Maxxi, Roma – fino al 14 settembre 2014. Parte dal Maxxi di Roma il grande progetto espositivo nato dalla sinergia con altre due importanti istituzioni culturali italiane, la Gam di Torino e il Madre di Napoli. Settanta opere, un solo titolo, tre musei e quattro curatori per la più esaustiva mostra antologica dedicata ad Ettore Spalletti. Un’immersione nella luce e nel colore.

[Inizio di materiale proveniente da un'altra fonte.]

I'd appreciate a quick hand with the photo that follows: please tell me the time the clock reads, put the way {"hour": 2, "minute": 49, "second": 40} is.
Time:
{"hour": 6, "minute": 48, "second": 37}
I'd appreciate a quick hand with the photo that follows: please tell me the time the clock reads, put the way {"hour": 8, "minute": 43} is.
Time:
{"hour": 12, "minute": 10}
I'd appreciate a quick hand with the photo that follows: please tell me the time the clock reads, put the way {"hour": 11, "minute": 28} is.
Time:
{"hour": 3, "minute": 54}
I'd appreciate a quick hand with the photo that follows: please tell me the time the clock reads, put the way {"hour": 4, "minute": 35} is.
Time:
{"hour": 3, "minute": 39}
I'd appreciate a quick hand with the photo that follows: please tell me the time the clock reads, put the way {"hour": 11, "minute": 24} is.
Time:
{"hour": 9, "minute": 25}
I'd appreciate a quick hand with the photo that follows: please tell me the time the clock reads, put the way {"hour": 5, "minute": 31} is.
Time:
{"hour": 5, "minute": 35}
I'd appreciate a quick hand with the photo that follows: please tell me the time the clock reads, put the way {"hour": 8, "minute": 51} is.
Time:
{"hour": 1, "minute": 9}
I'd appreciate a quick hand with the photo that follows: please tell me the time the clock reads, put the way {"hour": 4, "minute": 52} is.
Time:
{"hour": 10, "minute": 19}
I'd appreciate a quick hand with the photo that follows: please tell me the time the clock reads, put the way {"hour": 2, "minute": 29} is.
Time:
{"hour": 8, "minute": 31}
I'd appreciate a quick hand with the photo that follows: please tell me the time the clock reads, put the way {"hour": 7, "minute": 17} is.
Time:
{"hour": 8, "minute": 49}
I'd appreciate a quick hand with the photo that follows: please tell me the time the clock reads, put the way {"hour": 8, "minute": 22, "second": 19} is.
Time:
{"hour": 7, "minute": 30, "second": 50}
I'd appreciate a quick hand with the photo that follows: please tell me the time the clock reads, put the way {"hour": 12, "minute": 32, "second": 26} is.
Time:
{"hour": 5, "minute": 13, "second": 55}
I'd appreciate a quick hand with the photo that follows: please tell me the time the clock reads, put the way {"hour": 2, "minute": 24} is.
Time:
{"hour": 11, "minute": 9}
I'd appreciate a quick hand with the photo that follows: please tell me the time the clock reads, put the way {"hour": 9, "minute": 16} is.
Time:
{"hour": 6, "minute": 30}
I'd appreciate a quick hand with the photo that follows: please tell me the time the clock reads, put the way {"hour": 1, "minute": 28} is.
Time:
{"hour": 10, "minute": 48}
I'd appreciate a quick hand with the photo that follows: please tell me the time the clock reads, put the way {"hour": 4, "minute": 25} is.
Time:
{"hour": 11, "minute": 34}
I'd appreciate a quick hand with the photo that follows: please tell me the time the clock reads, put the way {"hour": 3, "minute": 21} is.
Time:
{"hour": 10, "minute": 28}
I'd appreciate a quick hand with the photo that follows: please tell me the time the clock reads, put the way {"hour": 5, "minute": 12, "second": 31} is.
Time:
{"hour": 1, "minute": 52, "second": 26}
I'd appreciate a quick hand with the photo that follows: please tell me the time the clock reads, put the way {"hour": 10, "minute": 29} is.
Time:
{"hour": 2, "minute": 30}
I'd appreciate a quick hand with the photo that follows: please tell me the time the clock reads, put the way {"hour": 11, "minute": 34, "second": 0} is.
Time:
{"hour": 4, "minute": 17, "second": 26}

Ettore Spalletti - Un giorno così bianco, così bianco - veduta della mostra presso il Maxxi, Roma 2014 - photo Matteo Ciavattella

Curata da Anna Mattirolo, Un giorno così bianco, così bianco è il primo dei tre percorsi espositivi dedicati a Ettore Spalletti (Cappelle sul Tavo, 1940) riuniti in un solo, grande progetto che coinvolge anche la Gam di Torino e il Madre di Napoli e racconta ogni aspetto della sua pratica artistica. Filo conduttore della mostra – ed esposta in tutte e tre gli eventi –è una fotografia di grande formato, E porgere, chissà da quale tempo, quanto rimane vivo, del 1976, in cui le mani dell’artista sembrano accarezzare pigmenti e superfici polverose, come a fissare, ancora una volta, l’esperienza materico-visiva alla base della sua ricerca.
Spalletti concepisce la mostra romana come una grande installazione ambientale che pervade ogni dimensione architettonica della Galleria 4 del Maxxi, nell’eroico tentativo di non soccombere alla gelida prepotenza degli spazi progettati da Zaha Hadid. Ci riesce componendo un ambiente metafisico puntellato da elementi geometrici e plastici, teatro di una luce che si condensa e si fa volume, irradiando vita, respiro, armonia. Solo dal centro della sala è possibile percepire in pieno gli equilibri visivi e spaziali, delicati come le tonalità di colore impiegate, ricchi di pause e assonanze come un’orchestrazione musicale, dei lavori più recenti dell’artista abruzzese. È come se gli elementi architettonici della galleria – pavimento, pareti, soffitto – siano in corrispondenza con le componenti del paesaggio italiano, nel dar vita a un’esperienza visiva e spirituale che tocca le distese azzurre, “pulviscolo del cielo” e del mare (A Voce bassa, 2014; Parole di Colore, 2011), l’omaggio totemico al sole e alla tradizione classica e rinascimentale (Colonne del Sole, 2014), l’accecante luce del suo Adriatico (Un giorno così bianco, così bianco, 2013). Un percorso meditativo in cui ascoltare pause, accordi e silenzi, perdendosi nelle morbide variazioni luminose di stesure mai del tutto monocrome, ma dense, varie e complesse, risultato di stratificazioni, essiccazioni, abrasioni.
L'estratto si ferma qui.